The New York City depicted in Shan Nicholson’s new documentary, Rubble Kings, is a reminder that “post-apocalyptic” need not be limited to descriptions of the future. The film’s ravaged landscapes are every bit as unsettling as those in Mad Max: Fury Road, its characters every bit as ruthless. The South Bronx in the early 1970s was a breeding ground for outlaw gangs with names like Savage Skulls and Black Assassins, whose members responded to the harsh physical realities of their borough by joining forces and drawing turf lines. It almost didn’t matter who the enemy was, so long as you had a crew to go to war with.
But one gang, the Ghetto Brothers, did more than mop the concrete with their rivals’ faces. Led by founder “Yellow” Benji Melendez and president Carlos “Karate Charlie” Suarez, they looked beyond the demarcated blocks of their neighborhood and saw the systemic forces that trapped South Bronx residents in a cycle of violence and abject poverty. Everywhere they looked were signs that the seeds that buoyed the Civil Rights Movement had failed to take root. “They killed the King, and then they killed Kennedy,” Suarez recounts. “My heroes died in the ‘60s.” The Ghetto Brothers’ solution was to become their own heroes — to rise above the violence and take everyone else with them. “We are gonna take you higher!” became their song, their slogan, and their calling card.
Drawing almost solely on primary sources such as Melendez, Suarez, and other prominent gang leaders, Rubble Kings recounts the moment this slogan met its greatest test: the 1971 killing of Cornell Benjamin, the “peace ambassador” from the Ghetto Brothers who was shot while attempting to broker a truce. If this plot point sounds vaguely familiar, that’s because a variation of it appeared in Walter Hill’s 1979 cult classic The Warriors.
While parts of Rubble Kings do play like a real-life version of The Warriors, Nicholson opts against including dramatic re-enactments of violence in his film. He uses what footage he can gather and otherwise leans on his cast of characters to paint a vivid picture of Benjamin’s death and the boroughwide gang truce that followed. Perhaps he gives these subjects a bit too much face time with the camera, but they prove up to the task anyhow, responding with colorful anecdotes and thoughtful ruminations on an era that history textbooks have largely ignored. Melendez serves as the emotional anchor, and his onscreen charisma makes it easy to imagine how he could have risen to the top of a street gang. Hearing him talk so passionately about his Puerto Rican heritage and seeing him tear up while recounting the night of Benjamin’s murder, one almost forgets that this guy is as hard as they come.

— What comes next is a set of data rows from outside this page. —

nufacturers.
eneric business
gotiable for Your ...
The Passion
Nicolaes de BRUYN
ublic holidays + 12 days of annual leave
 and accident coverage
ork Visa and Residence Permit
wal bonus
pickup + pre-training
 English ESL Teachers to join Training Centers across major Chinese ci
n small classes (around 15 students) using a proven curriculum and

Rubble Kings would be merely a good film if Nicholson had limited his scope to that fateful night and its immediate aftermath. The fact that he takes the long view makes this necessary viewing. The Ghetto Brothers broker their gang truce about three-quarters of the way into the film; the final act is reserved for the profound cultural fallout of this truce, which includes the rise of hip-hop music and New York City’s now-famous DJ crews. Nicholson does an admirable job tracing the invention of hip-hop back to the Ghetto Brothers’ landmark truce, which essentially replaced gang life with wild block parties and come-all social events. Early hip-hop legends like Kool Herc and Afrika Bambaataa are on hand to recount how turf wars gradually became rap battles and how a couple dozen street gangs finally brought forth the peaceful revolution the ‘60s had failed to deliver. Looking back at these guys’ patch-covered jackets and penchant for leather, it’s not hard to squint and see a kernel of punk’s lineage, too.
There’s no shortage of brutality in Rubble Kings, and the nihilism on display in the film’s first half will be enough to shock the more sheltered viewer. But the film is ultimately a celebration of New York’s social and musical past, and its unflinching approach to violence shows that Nicholson will not make concessions for the sake of sentimentality. Real life is a messy, bloody, haphazard affair, punctuated by soaring highs and crushing lows. Bless the documentarian who strives to make his work the same.